Start of Extract to read

# Data Analysis and Process

## Student t-test

Fundamental statistic application: How do you know your assumption is valid? Or how confident you are to your assumption? 

In [None]:
from IPython.display import Image, IFrame

Image(url= "https://www.scribbr.com/wp-content/uploads/2022/06/t-table-interpretation-l.webp")

Example 1:

https://www.statology.org/when-to-reject-null-hypothesis/

A one sample t-test is used to test whether or not the mean of a population is equal to some value.

For example, suppose we want to know whether or not the mean weight of a certain species of turtle is equal to 310 pounds.

We go out and collect a simple random sample of 40 turtles with the following information:

Sample size n = 40

Sample mean weight x = 300

Sample standard deviation s = 18.5

We can use the following steps to perform a one sample t-test:

Question:

H0: μ = 310 (population mean is equal to 310 pounds)

HA: μ ≠ 310 (population mean is not equal to 310 pounds)

<br>

單樣本 t 檢定用於測試一個母體的平均值是否等於某個特定值。

例如，假設我們想知道某種海龜的平均體重是否等於 310 磅。

我們隨機抽取了 40 隻海龜的簡單隨機樣本，並獲得以下信息：

樣本數量 n = 40

樣本平均體重 x = 300

樣本標準差 s = 18.5

我們可以使用以下步驟來執行單樣本 t 檢定：

假設：

H0: μ = 310 (母體平均值等於 310 磅)

HA: μ ≠ 310 (母體平均值不等於 310 磅)

### 1. Compute the t-value

$$
\text{Distribution} \sim N\left(\mu, \frac{s}{\sqrt{n}}\right)
$$

In [None]:
import numpy as np

x = 300
mu = 310
s = 18.5
n = 40

z_score = (x - mu)/(s/np.sqrt(n))

table: https://www.medcalc.org/manual/t-distribution-table.php

In [None]:
degree_of_freedom = n - 1

Say... We want a 95% confidence interval

$${t_{0.025, 39}} = 2.023$$

Because $|z_score| > {t_{0.025, 39}}$ , we reject the hypothesis H0

On the other hand, if $|z_score| <{t_{0.025, 39}}$, we said that we do not reject the null hypothesis.

End of Extract to read
Start of Dataset records

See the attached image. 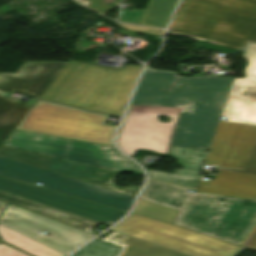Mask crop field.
<instances>
[{
  "instance_id": "obj_1",
  "label": "crop field",
  "mask_w": 256,
  "mask_h": 256,
  "mask_svg": "<svg viewBox=\"0 0 256 256\" xmlns=\"http://www.w3.org/2000/svg\"><path fill=\"white\" fill-rule=\"evenodd\" d=\"M233 78L184 77L145 67L116 136L118 147L166 154L169 146L208 149ZM159 115L172 117L161 123Z\"/></svg>"
},
{
  "instance_id": "obj_2",
  "label": "crop field",
  "mask_w": 256,
  "mask_h": 256,
  "mask_svg": "<svg viewBox=\"0 0 256 256\" xmlns=\"http://www.w3.org/2000/svg\"><path fill=\"white\" fill-rule=\"evenodd\" d=\"M188 190L147 180L139 198L179 210L172 225L241 246L256 222V199Z\"/></svg>"
},
{
  "instance_id": "obj_3",
  "label": "crop field",
  "mask_w": 256,
  "mask_h": 256,
  "mask_svg": "<svg viewBox=\"0 0 256 256\" xmlns=\"http://www.w3.org/2000/svg\"><path fill=\"white\" fill-rule=\"evenodd\" d=\"M141 68L111 69L69 60L40 99L121 116Z\"/></svg>"
},
{
  "instance_id": "obj_4",
  "label": "crop field",
  "mask_w": 256,
  "mask_h": 256,
  "mask_svg": "<svg viewBox=\"0 0 256 256\" xmlns=\"http://www.w3.org/2000/svg\"><path fill=\"white\" fill-rule=\"evenodd\" d=\"M167 34L243 50L256 42V0H182Z\"/></svg>"
},
{
  "instance_id": "obj_5",
  "label": "crop field",
  "mask_w": 256,
  "mask_h": 256,
  "mask_svg": "<svg viewBox=\"0 0 256 256\" xmlns=\"http://www.w3.org/2000/svg\"><path fill=\"white\" fill-rule=\"evenodd\" d=\"M206 164L220 167L196 191L256 198V125L220 121Z\"/></svg>"
},
{
  "instance_id": "obj_6",
  "label": "crop field",
  "mask_w": 256,
  "mask_h": 256,
  "mask_svg": "<svg viewBox=\"0 0 256 256\" xmlns=\"http://www.w3.org/2000/svg\"><path fill=\"white\" fill-rule=\"evenodd\" d=\"M107 118L106 115L38 102L16 129L111 146L117 126L104 125Z\"/></svg>"
},
{
  "instance_id": "obj_7",
  "label": "crop field",
  "mask_w": 256,
  "mask_h": 256,
  "mask_svg": "<svg viewBox=\"0 0 256 256\" xmlns=\"http://www.w3.org/2000/svg\"><path fill=\"white\" fill-rule=\"evenodd\" d=\"M2 145L95 167L143 175L140 167L113 147L17 130Z\"/></svg>"
},
{
  "instance_id": "obj_8",
  "label": "crop field",
  "mask_w": 256,
  "mask_h": 256,
  "mask_svg": "<svg viewBox=\"0 0 256 256\" xmlns=\"http://www.w3.org/2000/svg\"><path fill=\"white\" fill-rule=\"evenodd\" d=\"M110 230L191 256H234L239 246L130 213Z\"/></svg>"
},
{
  "instance_id": "obj_9",
  "label": "crop field",
  "mask_w": 256,
  "mask_h": 256,
  "mask_svg": "<svg viewBox=\"0 0 256 256\" xmlns=\"http://www.w3.org/2000/svg\"><path fill=\"white\" fill-rule=\"evenodd\" d=\"M0 190L106 225L127 213L1 175Z\"/></svg>"
},
{
  "instance_id": "obj_10",
  "label": "crop field",
  "mask_w": 256,
  "mask_h": 256,
  "mask_svg": "<svg viewBox=\"0 0 256 256\" xmlns=\"http://www.w3.org/2000/svg\"><path fill=\"white\" fill-rule=\"evenodd\" d=\"M0 224L54 248L66 255L90 240L94 235L51 221L8 205ZM46 230L54 237H45Z\"/></svg>"
},
{
  "instance_id": "obj_11",
  "label": "crop field",
  "mask_w": 256,
  "mask_h": 256,
  "mask_svg": "<svg viewBox=\"0 0 256 256\" xmlns=\"http://www.w3.org/2000/svg\"><path fill=\"white\" fill-rule=\"evenodd\" d=\"M0 156L134 197H136L140 188L129 187L119 189L114 186L112 181L119 172L81 165L3 146H0Z\"/></svg>"
},
{
  "instance_id": "obj_12",
  "label": "crop field",
  "mask_w": 256,
  "mask_h": 256,
  "mask_svg": "<svg viewBox=\"0 0 256 256\" xmlns=\"http://www.w3.org/2000/svg\"><path fill=\"white\" fill-rule=\"evenodd\" d=\"M0 164L45 177L39 182L43 184L44 188L66 193L122 210L128 211L135 199L134 197L96 187L3 157H0Z\"/></svg>"
},
{
  "instance_id": "obj_13",
  "label": "crop field",
  "mask_w": 256,
  "mask_h": 256,
  "mask_svg": "<svg viewBox=\"0 0 256 256\" xmlns=\"http://www.w3.org/2000/svg\"><path fill=\"white\" fill-rule=\"evenodd\" d=\"M248 63L244 79L234 78L220 116L229 121L256 124V44H248L241 55Z\"/></svg>"
},
{
  "instance_id": "obj_14",
  "label": "crop field",
  "mask_w": 256,
  "mask_h": 256,
  "mask_svg": "<svg viewBox=\"0 0 256 256\" xmlns=\"http://www.w3.org/2000/svg\"><path fill=\"white\" fill-rule=\"evenodd\" d=\"M65 63L25 62L16 74L0 73V93L18 92L40 98Z\"/></svg>"
},
{
  "instance_id": "obj_15",
  "label": "crop field",
  "mask_w": 256,
  "mask_h": 256,
  "mask_svg": "<svg viewBox=\"0 0 256 256\" xmlns=\"http://www.w3.org/2000/svg\"><path fill=\"white\" fill-rule=\"evenodd\" d=\"M208 150L170 147L168 156L175 159L181 169L173 174L147 169L148 177L194 187Z\"/></svg>"
},
{
  "instance_id": "obj_16",
  "label": "crop field",
  "mask_w": 256,
  "mask_h": 256,
  "mask_svg": "<svg viewBox=\"0 0 256 256\" xmlns=\"http://www.w3.org/2000/svg\"><path fill=\"white\" fill-rule=\"evenodd\" d=\"M0 201L18 207L20 209L29 211L31 213L49 218L51 220L66 224L68 226L86 231L96 235L97 233L89 231L98 223L17 197L3 192H0Z\"/></svg>"
},
{
  "instance_id": "obj_17",
  "label": "crop field",
  "mask_w": 256,
  "mask_h": 256,
  "mask_svg": "<svg viewBox=\"0 0 256 256\" xmlns=\"http://www.w3.org/2000/svg\"><path fill=\"white\" fill-rule=\"evenodd\" d=\"M122 249L118 256H188L117 233H110L102 239Z\"/></svg>"
},
{
  "instance_id": "obj_18",
  "label": "crop field",
  "mask_w": 256,
  "mask_h": 256,
  "mask_svg": "<svg viewBox=\"0 0 256 256\" xmlns=\"http://www.w3.org/2000/svg\"><path fill=\"white\" fill-rule=\"evenodd\" d=\"M0 95V145L16 128L30 109L17 101Z\"/></svg>"
},
{
  "instance_id": "obj_19",
  "label": "crop field",
  "mask_w": 256,
  "mask_h": 256,
  "mask_svg": "<svg viewBox=\"0 0 256 256\" xmlns=\"http://www.w3.org/2000/svg\"><path fill=\"white\" fill-rule=\"evenodd\" d=\"M0 238L2 241L33 256H66L2 225H0Z\"/></svg>"
},
{
  "instance_id": "obj_20",
  "label": "crop field",
  "mask_w": 256,
  "mask_h": 256,
  "mask_svg": "<svg viewBox=\"0 0 256 256\" xmlns=\"http://www.w3.org/2000/svg\"><path fill=\"white\" fill-rule=\"evenodd\" d=\"M177 0H149L138 24L165 28Z\"/></svg>"
},
{
  "instance_id": "obj_21",
  "label": "crop field",
  "mask_w": 256,
  "mask_h": 256,
  "mask_svg": "<svg viewBox=\"0 0 256 256\" xmlns=\"http://www.w3.org/2000/svg\"><path fill=\"white\" fill-rule=\"evenodd\" d=\"M132 213L171 224L177 210L138 199Z\"/></svg>"
},
{
  "instance_id": "obj_22",
  "label": "crop field",
  "mask_w": 256,
  "mask_h": 256,
  "mask_svg": "<svg viewBox=\"0 0 256 256\" xmlns=\"http://www.w3.org/2000/svg\"><path fill=\"white\" fill-rule=\"evenodd\" d=\"M120 251L119 247L95 239L72 256H117Z\"/></svg>"
},
{
  "instance_id": "obj_23",
  "label": "crop field",
  "mask_w": 256,
  "mask_h": 256,
  "mask_svg": "<svg viewBox=\"0 0 256 256\" xmlns=\"http://www.w3.org/2000/svg\"><path fill=\"white\" fill-rule=\"evenodd\" d=\"M0 174L4 175V176L11 177V178H14V179H18V180H21V181H25V182H28V183H32V184L40 181L43 178V177H39V176L32 175V174H29V173H25V172H22V171H18V170H15V169H11V168H8V167H4V166H1V165H0Z\"/></svg>"
},
{
  "instance_id": "obj_24",
  "label": "crop field",
  "mask_w": 256,
  "mask_h": 256,
  "mask_svg": "<svg viewBox=\"0 0 256 256\" xmlns=\"http://www.w3.org/2000/svg\"><path fill=\"white\" fill-rule=\"evenodd\" d=\"M144 10H138L137 12L121 10L119 21L126 23L137 24Z\"/></svg>"
},
{
  "instance_id": "obj_25",
  "label": "crop field",
  "mask_w": 256,
  "mask_h": 256,
  "mask_svg": "<svg viewBox=\"0 0 256 256\" xmlns=\"http://www.w3.org/2000/svg\"><path fill=\"white\" fill-rule=\"evenodd\" d=\"M88 7L101 13V14H104V13L114 9L113 7L101 2V0H90Z\"/></svg>"
},
{
  "instance_id": "obj_26",
  "label": "crop field",
  "mask_w": 256,
  "mask_h": 256,
  "mask_svg": "<svg viewBox=\"0 0 256 256\" xmlns=\"http://www.w3.org/2000/svg\"><path fill=\"white\" fill-rule=\"evenodd\" d=\"M0 256H28L6 244L0 243Z\"/></svg>"
},
{
  "instance_id": "obj_27",
  "label": "crop field",
  "mask_w": 256,
  "mask_h": 256,
  "mask_svg": "<svg viewBox=\"0 0 256 256\" xmlns=\"http://www.w3.org/2000/svg\"><path fill=\"white\" fill-rule=\"evenodd\" d=\"M118 25H119V27L124 28V29L148 32V33L159 34V35H162L164 32V31H161L160 29H155V28L131 26V25H126V24H121V23H118Z\"/></svg>"
},
{
  "instance_id": "obj_28",
  "label": "crop field",
  "mask_w": 256,
  "mask_h": 256,
  "mask_svg": "<svg viewBox=\"0 0 256 256\" xmlns=\"http://www.w3.org/2000/svg\"><path fill=\"white\" fill-rule=\"evenodd\" d=\"M244 247H249V248H255L256 249V227L253 230L252 234L244 244Z\"/></svg>"
},
{
  "instance_id": "obj_29",
  "label": "crop field",
  "mask_w": 256,
  "mask_h": 256,
  "mask_svg": "<svg viewBox=\"0 0 256 256\" xmlns=\"http://www.w3.org/2000/svg\"><path fill=\"white\" fill-rule=\"evenodd\" d=\"M77 1H79V2H80L81 4H83L84 6H87L89 0H77Z\"/></svg>"
},
{
  "instance_id": "obj_30",
  "label": "crop field",
  "mask_w": 256,
  "mask_h": 256,
  "mask_svg": "<svg viewBox=\"0 0 256 256\" xmlns=\"http://www.w3.org/2000/svg\"><path fill=\"white\" fill-rule=\"evenodd\" d=\"M4 206H5V203L0 202V213H1L2 209L4 208Z\"/></svg>"
}]
</instances>
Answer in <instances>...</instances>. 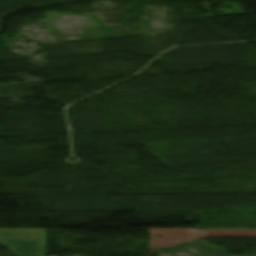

End of Dataset records

## Task requirements
**a.** In the t-test notebook, rewrite the passage between "Sample size n" and "not equal to 310 pounds)", inclusive, substituting "kilograms" for "pounds".
**b.** Name every variable that receives a value in the t-test notebook's code block that begins with "import numpy as np".
**c.** Carry the t-test notebook forward from its final sentence.

## Answers to the problems
**a.**
Sample size n = 40

Sample mean weight x = 300

Sample standard deviation s = 18.5

We can use the following steps to perform a one sample t-test:

Question:

H0: μ = 310 (population mean is equal to 310 kilograms)

HA: μ ≠ 310 (population mean is not equal to 310 kilograms)

**b.** x, mu, s, n, z_score

**c.**
### Confidence Interval

Select, say, two-sides 95% confidence interval

$$\text{lower limit} = x - {t_{0.025, 39}} * \frac{s}{\sqrt{n}} $$

$$\text{upper limit} = x + {t_{0.025, 39}} * \frac{s}{\sqrt{n}} $$

https://nulib.github.io/moderndive_book/ismaykimkuyper_files/figure-html/N-CIs-1.png

In [None]:
s_n = s/np.sqrt(n)

In [None]:
lower_limit = 300 - 2.2023 * s_n

upper_limit = 300 + 2.2023 * s_n

In [None]:
s_n

### If we reduce the the number of samples, the uncertainty increases

In [None]:
x = 300
mu = 310
s = 18.5
n = 10

In [None]:
z_score = (x - mu)/(s/np.sqrt(n))

s_n = s/np.sqrt(n)

In [None]:
t = 2.262

s_n = 5.85

upper_limit = 300 + z * s_n
lower_limit = 300 - z * s_n

- Looking up the z-value in a table can be time-consuming and we might not always find the exact value we need. Can we automate this process with a program?

### scipy.stats

In [None]:
IFrame(src="https://docs.scipy.org/doc/scipy/reference/generated/scipy.stats.t.html", height=500, width=800)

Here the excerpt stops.